The U.N. Children’s Agency says Yemen’s youth are bearing the brunt of a four-month-long conflict that is causing a humanitarian emergency in the Arab World’s poorest nation.

In a new report, UNICEF warns that nearly 400 children have been killed and 600 wounded in the fighting since March between Houthi Shi'ite rebels and a Saudi-led coalition.

Survivors face severe shortages of food, clean drinking water and health care. Many are homeless and displaced within the country and out of school.

In all, UNICEF says, 10 million children – nearly half the population -- need urgent humanitarian assistance.

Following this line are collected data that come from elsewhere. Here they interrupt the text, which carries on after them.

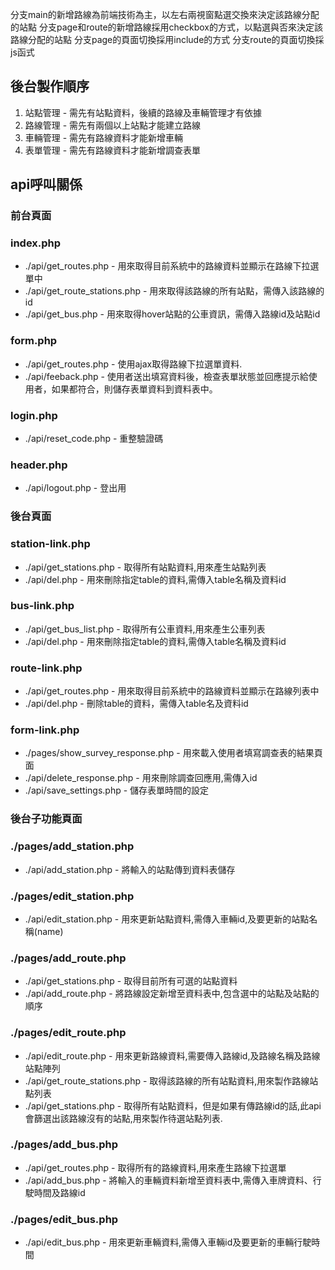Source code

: 分支main的新增路線為前端技術為主，以左右兩視窗點選交換來決定該路線分配的站點
分支page和route的新增路線採用checkbox的方式，以點選與否來決定該路線分配的站點
分支page的頁面切換採用include的方式
分支route的頁面切換採js函式

## 後台製作順序
1. 站點管理 - 需先有站點資料，後續的路線及車輛管理才有依據
2. 路線管理 - 需先有兩個以上站點才能建立路線
3. 車輛管理 - 需先有路線資料才能新增車輛
4. 表單管理 - 需先有路線資料才能新增調查表單
 
## api呼叫關係

### 前台頁面

### index.php
* ./api/get_routes.php - 用來取得目前系統中的路線資料並顯示在路線下拉選單中
* ./api/get_route_stations.php - 用來取得該路線的所有站點，需傳入該路線的id
* ./api/get_bus.php - 用來取得hover站點的公車資訊，需傳入路線id及站點id

### form.php
* ./api/get_routes.php - 使用ajax取得路線下拉選單資料.
* ./api/feeback.php - 使用者送出填寫資料後，檢查表單狀態並回應提示給使用者，如果都符合，則儲存表單資料到資料表中。

### login.php
* ./api/reset_code.php - 重整驗證碼

### header.php
* ./api/logout.php - 登出用

### 後台頁面
### station-link.php
* ./api/get_stations.php - 取得所有站點資料,用來產生站點列表
* ./api/del.php - 用來刪除指定table的資料,需傳入table名稱及資料id

### bus-link.php
* ./api/get_bus_list.php - 取得所有公車資料,用來產生公車列表
* ./api/del.php - 用來刪除指定table的資料,需傳入table名稱及資料id

### route-link.php

* ./api/get_routes.php -  用來取得目前系統中的路線資料並顯示在路線列表中
* ./api/del.php - 刪除table的資料，需傳入table名及資料id

### form-link.php
* ./pages/show_survey_response.php - 用來載入使用者填寫調查表的結果頁面
* ./api/delete_response.php - 用來刪除調查回應用,需傳入id
* ./api/save_settings.php - 儲存表單時間的設定

### 後台子功能頁面
### ./pages/add_station.php
* ./api/add_station.php - 將輸入的站點傳到資料表儲存

### ./pages/edit_station.php
* ./api/edit_station.php - 用來更新站點資料,需傳入車輛id,及要更新的站點名稱(name)


### ./pages/add_route.php
* ./api/get_stations.php - 取得目前所有可選的站點資料
* ./api/add_route.php - 將路線設定新增至資料表中,包含選中的站點及站點的順序

### ./pages/edit_route.php
* ./api/edit_route.php - 用來更新路線資料,需要傳入路線id,及路線名稱及路線站點陣列
* ./api/get_route_stations.php - 取得該路線的所有站點資料,用來製作路線站點列表
* ./api/get_stations.php - 取得所有站點資料，但是如果有傳路線id的話,此api會篩選出該路線沒有的站點,用來製作待選站點列表.


### ./pages/add_bus.php
* ./api/get_routes.php - 取得所有的路線資料,用來產生路線下拉選單
* ./api/add_bus.php - 將輸入的車輛資料新增至資料表中,需傳入車牌資料、行駛時間及路線id

### ./pages/edit_bus.php
* ./api/edit_bus.php - 用來更新車輛資料,需傳入車輛id及要更新的車輛行駛時間
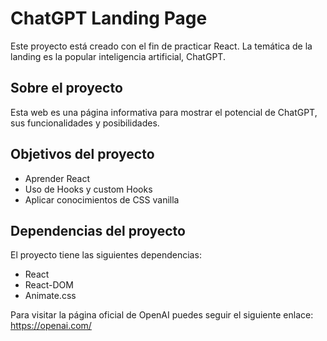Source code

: # ChatGPT Landing Page

Este proyecto está creado con el fin de practicar React. La temática de la landing es la popular inteligencia artificial, ChatGPT.

## Sobre el proyecto

Esta web es una página informativa para mostrar el potencial de ChatGPT, sus funcionalidades y posibilidades.

## Objetivos del proyecto

* Aprender React
* Uso de Hooks y custom Hooks
* Aplicar conocimientos de CSS vanilla

## Dependencias del proyecto

El proyecto tiene las siguientes dependencias:

* React
* React-DOM
* Animate.css

Para visitar la página oficial de OpenAI puedes seguir el siguiente enlace: https://openai.com/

Save the Children, another organization that has been helping Yemenis for decades, says children have been traumatized by air strikes and ground fighting, and many are homeless, displaced and have lost family members.

Mark Kaye is the group’s Communications Director. He spoke to VOA from Sana’a, where he said an immediate cease-fire is urgent.

“We need all parties to stop the fighting so that we can get into these areas that are particularly hard to reach and we can find those children, those families, who are desperate for humanitarian assistance and provide that assistance before it becomes too late," said Kaye.

He warned that there are at least 10 governorates across Yemen that are at stage 4 crisis levels – just one step below a famine.

Yemen only produces a fraction of its food needs – 90 percent of basic foodstuffs is imported. A virtual blockade of the country’s ports by the Saudi-led coalition and bombings of the Red Sea port of Hodeida, which supports the north and center part of the country, threaten to escalate the humanitarian crisis. Meanwhile, no political solution appears in sight.